··· Information shown ···
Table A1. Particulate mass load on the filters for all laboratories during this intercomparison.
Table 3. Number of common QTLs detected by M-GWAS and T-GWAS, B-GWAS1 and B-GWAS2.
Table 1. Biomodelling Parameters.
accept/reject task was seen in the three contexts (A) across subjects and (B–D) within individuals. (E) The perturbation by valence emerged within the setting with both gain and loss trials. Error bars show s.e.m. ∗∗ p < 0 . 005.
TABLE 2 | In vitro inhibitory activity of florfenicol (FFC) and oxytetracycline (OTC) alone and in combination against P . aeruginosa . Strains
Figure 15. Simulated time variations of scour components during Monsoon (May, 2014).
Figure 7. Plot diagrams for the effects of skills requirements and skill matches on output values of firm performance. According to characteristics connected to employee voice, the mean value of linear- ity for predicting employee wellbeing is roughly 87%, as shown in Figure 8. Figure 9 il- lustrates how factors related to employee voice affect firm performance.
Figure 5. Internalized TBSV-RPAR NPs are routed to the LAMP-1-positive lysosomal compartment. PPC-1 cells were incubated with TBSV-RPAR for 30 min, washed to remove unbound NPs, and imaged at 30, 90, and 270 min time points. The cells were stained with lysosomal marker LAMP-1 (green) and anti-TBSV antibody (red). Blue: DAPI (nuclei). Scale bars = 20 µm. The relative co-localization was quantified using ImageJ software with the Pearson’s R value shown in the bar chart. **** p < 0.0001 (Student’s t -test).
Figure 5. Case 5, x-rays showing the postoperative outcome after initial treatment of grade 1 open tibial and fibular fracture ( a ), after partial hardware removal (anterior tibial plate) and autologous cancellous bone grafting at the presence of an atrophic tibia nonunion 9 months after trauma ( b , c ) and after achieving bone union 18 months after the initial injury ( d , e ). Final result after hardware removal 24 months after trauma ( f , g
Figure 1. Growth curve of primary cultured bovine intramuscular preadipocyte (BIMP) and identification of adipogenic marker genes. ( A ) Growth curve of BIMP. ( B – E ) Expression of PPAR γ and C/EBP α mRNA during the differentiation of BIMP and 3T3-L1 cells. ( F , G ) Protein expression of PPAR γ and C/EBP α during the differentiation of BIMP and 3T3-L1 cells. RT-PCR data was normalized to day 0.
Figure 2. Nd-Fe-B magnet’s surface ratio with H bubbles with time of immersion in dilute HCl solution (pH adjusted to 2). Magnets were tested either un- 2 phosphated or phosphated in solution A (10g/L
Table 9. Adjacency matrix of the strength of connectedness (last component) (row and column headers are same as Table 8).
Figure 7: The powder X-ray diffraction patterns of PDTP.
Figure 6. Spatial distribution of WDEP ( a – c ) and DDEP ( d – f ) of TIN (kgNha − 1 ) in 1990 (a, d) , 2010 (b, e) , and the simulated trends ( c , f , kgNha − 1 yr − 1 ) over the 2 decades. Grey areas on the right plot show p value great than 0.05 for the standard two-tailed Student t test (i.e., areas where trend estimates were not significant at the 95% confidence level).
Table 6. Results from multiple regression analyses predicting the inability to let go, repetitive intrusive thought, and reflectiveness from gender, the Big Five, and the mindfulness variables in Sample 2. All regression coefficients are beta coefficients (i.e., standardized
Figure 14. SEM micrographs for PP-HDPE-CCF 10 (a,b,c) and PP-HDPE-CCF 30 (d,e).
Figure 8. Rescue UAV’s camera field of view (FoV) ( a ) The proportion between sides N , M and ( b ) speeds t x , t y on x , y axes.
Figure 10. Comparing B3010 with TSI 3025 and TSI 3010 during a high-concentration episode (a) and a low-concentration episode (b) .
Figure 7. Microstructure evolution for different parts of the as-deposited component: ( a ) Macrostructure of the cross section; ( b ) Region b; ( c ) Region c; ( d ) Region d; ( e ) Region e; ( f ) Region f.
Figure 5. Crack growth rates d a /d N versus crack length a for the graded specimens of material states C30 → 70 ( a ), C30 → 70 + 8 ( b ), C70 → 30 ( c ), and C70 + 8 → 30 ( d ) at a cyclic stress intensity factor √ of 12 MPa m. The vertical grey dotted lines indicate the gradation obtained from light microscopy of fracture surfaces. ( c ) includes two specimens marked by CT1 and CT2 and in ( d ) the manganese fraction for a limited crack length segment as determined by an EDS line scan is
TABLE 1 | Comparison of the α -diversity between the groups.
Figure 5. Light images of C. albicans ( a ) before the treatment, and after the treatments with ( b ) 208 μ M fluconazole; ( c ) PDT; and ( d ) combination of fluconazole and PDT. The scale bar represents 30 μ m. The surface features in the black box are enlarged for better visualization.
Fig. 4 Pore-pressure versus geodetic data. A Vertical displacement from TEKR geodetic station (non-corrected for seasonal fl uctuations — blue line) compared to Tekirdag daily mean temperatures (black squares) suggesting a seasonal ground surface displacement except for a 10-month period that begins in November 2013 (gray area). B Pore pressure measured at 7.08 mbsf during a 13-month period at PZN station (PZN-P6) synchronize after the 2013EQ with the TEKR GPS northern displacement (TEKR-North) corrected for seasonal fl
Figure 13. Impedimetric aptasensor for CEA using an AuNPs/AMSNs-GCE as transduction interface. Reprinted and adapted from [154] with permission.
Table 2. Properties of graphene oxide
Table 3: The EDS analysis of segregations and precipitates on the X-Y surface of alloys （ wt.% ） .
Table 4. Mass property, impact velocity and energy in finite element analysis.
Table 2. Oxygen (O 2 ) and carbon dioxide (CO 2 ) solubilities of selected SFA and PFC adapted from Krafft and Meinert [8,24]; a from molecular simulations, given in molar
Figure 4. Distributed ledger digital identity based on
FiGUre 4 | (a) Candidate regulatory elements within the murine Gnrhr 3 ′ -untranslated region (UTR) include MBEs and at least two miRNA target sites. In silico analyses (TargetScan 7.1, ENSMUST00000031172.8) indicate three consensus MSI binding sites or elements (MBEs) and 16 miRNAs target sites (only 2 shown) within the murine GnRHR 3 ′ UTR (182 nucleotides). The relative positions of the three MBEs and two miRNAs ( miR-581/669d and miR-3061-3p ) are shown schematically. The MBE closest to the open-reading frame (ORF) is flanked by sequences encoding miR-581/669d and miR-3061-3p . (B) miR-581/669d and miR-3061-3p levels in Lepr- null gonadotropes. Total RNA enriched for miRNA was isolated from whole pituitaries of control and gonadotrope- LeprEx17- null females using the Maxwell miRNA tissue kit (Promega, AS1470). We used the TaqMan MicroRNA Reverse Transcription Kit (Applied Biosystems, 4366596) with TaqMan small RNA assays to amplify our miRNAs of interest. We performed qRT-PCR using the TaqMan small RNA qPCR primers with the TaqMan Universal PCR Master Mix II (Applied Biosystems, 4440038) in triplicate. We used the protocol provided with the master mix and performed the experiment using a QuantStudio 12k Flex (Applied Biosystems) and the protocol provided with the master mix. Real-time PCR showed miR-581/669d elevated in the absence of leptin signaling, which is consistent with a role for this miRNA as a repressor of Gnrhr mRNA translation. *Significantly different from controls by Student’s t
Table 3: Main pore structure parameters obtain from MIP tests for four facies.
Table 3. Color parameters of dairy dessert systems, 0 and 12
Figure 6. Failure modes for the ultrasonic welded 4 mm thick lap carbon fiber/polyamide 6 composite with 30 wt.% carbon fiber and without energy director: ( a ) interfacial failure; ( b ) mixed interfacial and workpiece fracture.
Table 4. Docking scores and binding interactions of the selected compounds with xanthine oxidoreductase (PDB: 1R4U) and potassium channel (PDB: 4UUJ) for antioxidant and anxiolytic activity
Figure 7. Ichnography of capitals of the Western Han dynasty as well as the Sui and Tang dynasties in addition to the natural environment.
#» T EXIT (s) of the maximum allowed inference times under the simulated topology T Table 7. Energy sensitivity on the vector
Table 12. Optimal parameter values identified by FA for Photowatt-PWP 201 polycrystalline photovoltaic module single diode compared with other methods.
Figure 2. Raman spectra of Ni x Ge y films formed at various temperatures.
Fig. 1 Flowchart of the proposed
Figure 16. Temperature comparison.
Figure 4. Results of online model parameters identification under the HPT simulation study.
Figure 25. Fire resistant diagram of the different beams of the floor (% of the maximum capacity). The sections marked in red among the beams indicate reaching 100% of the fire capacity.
···
Exercise goal:
Reproduce exactly the stretch of the material above that starts at the line with "Figure 8. Rescue" and ends at the line with "Figure 7. Microstructure", both included, and nothing else.

Solution to the problem:
Figure 8. Rescue UAV’s camera field of view (FoV) ( a ) The proportion between sides N , M and ( b ) speeds t x , t y on x , y axes.
Figure 10. Comparing B3010 with TSI 3025 and TSI 3010 during a high-concentration episode (a) and a low-concentration episode (b) .
Figure 7. Microstructure evolution for different parts of the as-deposited component: ( a ) Macrostructure of the cross section; ( b ) Region b; ( c ) Region c; ( d ) Region d; ( e ) Region e; ( f ) Region f.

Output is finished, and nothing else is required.